For a company that has a ball pit in its headquarters, Google can teach tech startups a lot about growing up. Google won't officially turn 18 until this September, meaning that in less time than it takes someone to reach legal voting age, Sergey Brin and Larry Page's baby has grown from two PhD students' side project into the world's No. 2 company by market cap.
But corporate birthdays aside, Silicon Valley is hardly in a festive mood these days. Fear of the b-word (that's bubble, not ball pit) has created a significantly more difficult fundraising environment, and with it, a newfound emphasis on cost-control.
Google is hardly struggling, with more than $75 billion in cash, according to its most recent financial release. Other tech companies, however, could find themselves facing an operational squeeze. Even would-be Googles, high-flying unicorn startups with private valuations over $1 billion, have been forced to raise "down rounds," as investors begin to rethink exuberant growth projections. CB Insights' Downround Tracker lists 71 "wounded companies," including some big names like Zenefits, Box, Gilt Groupe, and Square.
Business Insider notes that in recent months, "a number of unicorn startups, worth over $1 billion, including Evernote, Jawbone, and Tango, have all gone through some form of cost cuts, whether layoffs, office closures, or reduced employee perks."
My company, Rocketrip, helps businesses motivate their employees to spend less on travel. Increasingly, we're seeing that companies both young and old, big and small, are reevaluating laissez faire attitudes to costs. It's not just travel either: The entire culture of spending is being questioned--as it should be.
Pandas and Perks
Dropbox provides one of the most high-profile examples of Silicon Valley belt-tightening. In April, the company, last valued at $10 billion, opened a new headquarters in San Francisco. But the celebration was dampened somewhat by a note displayed prominently in the lobby next to the $100,000 chrome sculpture of Dropbox's panda mascot.
"Pandas have meant many things to Dropboxers over the years, and the idea here was to commemorate the original," the note said, before going on to say that the situation had changed and that extravagant office decor (no matter how adorable, presumably) was no longer "the right call."
Panda-gate came only a month after Dropbox announced larger cost-cutting measures in a companywide email: free shuttle service in San Francisco was being canceled, dinner time was being pushed back by an hour, and employees would no longer be able to bring an unlimited number of guests to the office for meals and open-bar Fridays.
Better Late Than Never
Such measures qualify as austerity by the lavish standards of the recent tech boom. And really, Dropbox isn't in dire straits. As a startup matures, it's natural that it shifts focus--from growth at all costs to the bottom line. This newfound spirit of restraint is worthy of praise, not derision.
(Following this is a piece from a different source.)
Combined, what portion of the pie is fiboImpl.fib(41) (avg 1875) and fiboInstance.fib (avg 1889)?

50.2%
If you look past the gathering storm in Silicon Valley--with dark clouds taking the shape of Theranos, Zenefits, a dismal IPO market, etc.--Dropbox's decision can be seen for what it is: reasonable, productive, and overdue.
In the words of that panda-adjacent note, "when it comes to building a healthy and sustainable business, every dollar counts. And while it's OK for us to have nice things, it's important to remember to ask ourselves, 'would I spend my own money this way?'"
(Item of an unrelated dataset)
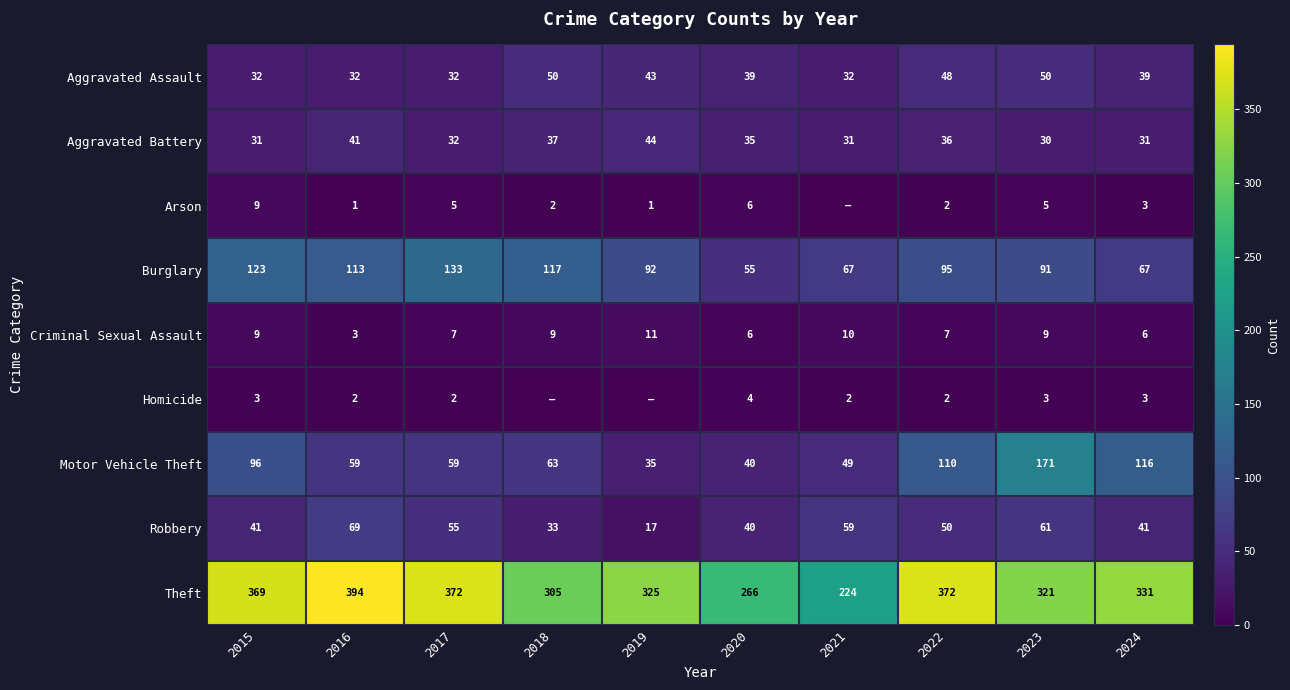

How many Criminal Sexual Assault values are between 6 and 9?

7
Keeping Up With the Joneses
That question--"would I spend my own money this way?"--hasn't been asked nearly enough during the boom years. Startups flush with venture capital spent lavishly, not in spite of the expense, but because of it.
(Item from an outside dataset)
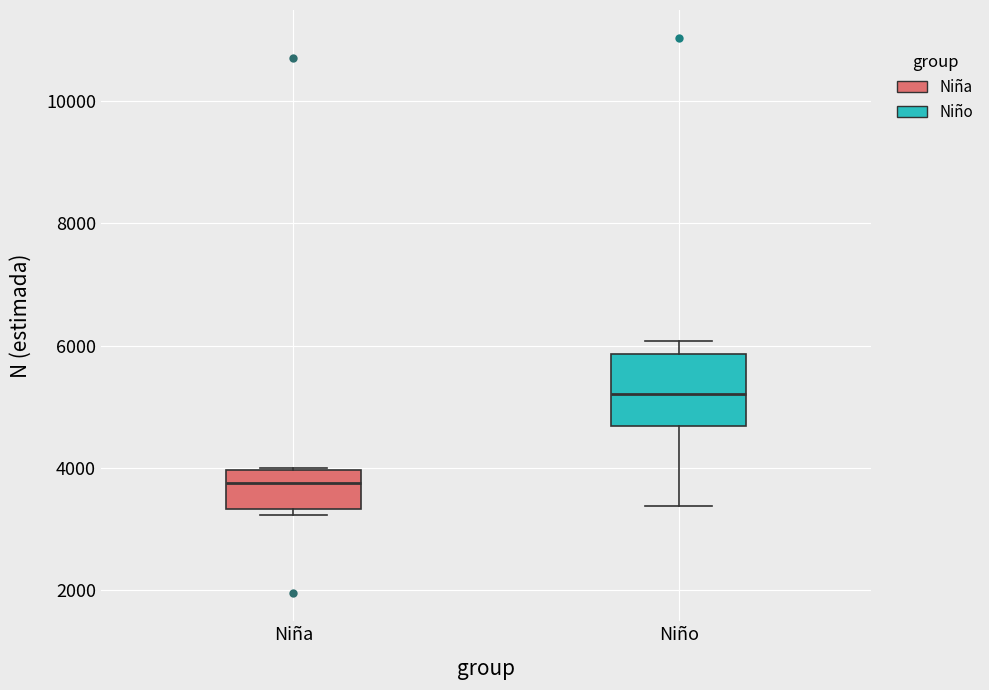

Which box is the tallest, from its lower edge to its upper edge?

Niño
Flashy perks became a form of conspicuous consumption, a way to advertise the latest sky-high valuation and subtly reinforce the impression that conventional measures of business performance shouldn't apply. Some startups have no clear path to generating revenue, let alone profits: Extravagant spending on perks makes huge operating losses seem like an intentional strategy, not a permanent, structural problem.
Google's Grown-Up Approach to Employee Benefits
Google, in so many ways the paradigmatic tech company, is well-known for lavish employee perks. Search Google for "insane employee perks + Google" and you'll get 3,050,500 results. Incidentally, conducting the same search on Bing returns 44,900 results.
In the knowledge economy, a company's chief asset is its employees, so it has to spend a great deal of effort attracting the right people, then keeping them motivated, creative, and engaged. But startups looking to become the "next Google" have learned the wrong lesson if they think they can buy a healthy company culture one perk at a time.
It's true that Google does shower its employees with perks (including on-site showers). However, the company actually takes a more nuanced approach to employee satisfaction.
In his book Work Rules!, Lazlo Bock, Google's SVP of People Ops, discusses the analysis Google applies to employee benefits. Each perk is viewed in terms of monetary cost and benefit, to the employee as well as to some overarching organizational objective. Obvious as this may seem, it's a far cry from the spending for spending's sake attitude so pervasive in the startup world.
Google takes it a step further, too, with programs like Trips, which encourages responsible spending on business travel by letting employees keep part of what they save. Is this cost-control or employee perk? It's both, as well as a perfect example of creative thinking about spending from one of the world's most innovative companies.
If Silicon Valley's startups want to age gracefully, they should look no further than Mountain View for a role model.